Are similar machines coming down in price, eg, so that they might go where costly surgeons are not, as a rule, being sent today (eg, smaller indigenous communities, disaster scenes, etc.)?
Perhaps some Freakonomics research is needed, eg, to compare the cost of evacuation vs near-site surgery in a mobile, flown-in, robot surgery system, for some of the world's larger, remote incidents.
BTW, if any such research is already complete & results are available to read, we'd appreciate a URL or other citation to it. TIA.
they tend to round up a couple interesting things on the far horizon, written at a level that could help you sell those topics/people to the ultimate decision makers (assuming you're not one of them).
plus, the $6k conference crowd probably has a fair number of semi-regular readers in attendance, so they might have already had their interest piqued.
more here...you can probably order the last couple either as reprints for ~$15.
I thought the question was : "what upcoming tech will shake the world in its foundations?" and not, what will make the world better for third world countries ... cos to that i can say only this : - > schools, knowledge, fight against superstition, religious fanaticism AND .... (yes, very harsh) .... birth control ....
i have spoken ... now you can hate me :p
Free speech was meant to be free for all... how can anyone grow up in a nanny state ?
You should get some of the guys from HP's research facility to come and talk about why the memristor is such a huge deal.
http://www.gizmowatch.com/entry/10-tech-innovations-to-make-you-nearly-invincible/
RepRap is an OpenSourced/OpenHardware rapid prototyping/manufacturing tool that can produce any small plastic object you can imagine - including most of the parts to make a RepRap of your own.
http://www.reprap.org
Typical rapid prototyping machines cost tens of thousands of dollars - but because RepRaps make their own parts - you can build one now for $400 - and should eventually be able to put one together for around $100.
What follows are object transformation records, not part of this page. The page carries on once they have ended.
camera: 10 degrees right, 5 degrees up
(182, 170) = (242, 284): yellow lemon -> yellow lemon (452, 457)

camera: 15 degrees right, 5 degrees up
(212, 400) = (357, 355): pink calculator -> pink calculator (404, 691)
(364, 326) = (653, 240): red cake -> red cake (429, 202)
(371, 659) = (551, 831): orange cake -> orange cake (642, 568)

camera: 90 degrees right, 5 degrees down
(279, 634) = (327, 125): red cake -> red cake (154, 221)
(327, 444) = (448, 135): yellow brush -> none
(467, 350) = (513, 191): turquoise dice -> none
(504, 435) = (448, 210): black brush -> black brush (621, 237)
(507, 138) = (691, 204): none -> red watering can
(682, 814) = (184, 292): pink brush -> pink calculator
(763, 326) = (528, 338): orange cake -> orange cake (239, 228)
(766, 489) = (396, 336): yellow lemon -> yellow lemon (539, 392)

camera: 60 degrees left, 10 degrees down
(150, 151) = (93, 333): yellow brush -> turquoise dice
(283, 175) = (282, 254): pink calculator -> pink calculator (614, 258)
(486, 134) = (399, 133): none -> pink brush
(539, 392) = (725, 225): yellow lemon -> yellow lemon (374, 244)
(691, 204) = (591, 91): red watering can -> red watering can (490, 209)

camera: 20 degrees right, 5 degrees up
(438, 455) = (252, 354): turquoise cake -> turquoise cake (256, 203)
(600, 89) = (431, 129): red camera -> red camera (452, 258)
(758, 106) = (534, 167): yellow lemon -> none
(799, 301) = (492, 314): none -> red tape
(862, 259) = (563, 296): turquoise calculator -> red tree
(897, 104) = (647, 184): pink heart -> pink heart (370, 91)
90% of the stuff on WalMart shelves could be made by a machine descended from this one. Economic/social impact if these were widespread would be incalculable.
Marijuana
There's some really cool stuff happening at the MIT Media Lab. For example, Ed Boyden is working on curing Parkinson's and schizophrenia by modifying neurons so they fire in the presence of yellow light. He has some really interesting thoughts on creativity, expectation and placebo.
The personal robots group is also doing some pretty amazing things with teddy bears and some other cool platforms. Some of their prototypes are really freaky but awesome at the same time. (Depending on your opinion of scary toys taking over the world..)
The smart cities group is working on a new form of car where the wheels contain all the drive and steering equipment. You can essentially snap them onto anything and use it. They've got plans for a car that will fold up and stack while charging, and they're working on deploying a similar scooter based system in Paris.
Here's some cool links:
http://cities.media.mit.edu/
http://www.media.mit.edu/research/
http://neuro.media.mit.edu/
http://robotic.media.mit.edu/
***Disclaimer: I work there. I think its freaking awesome.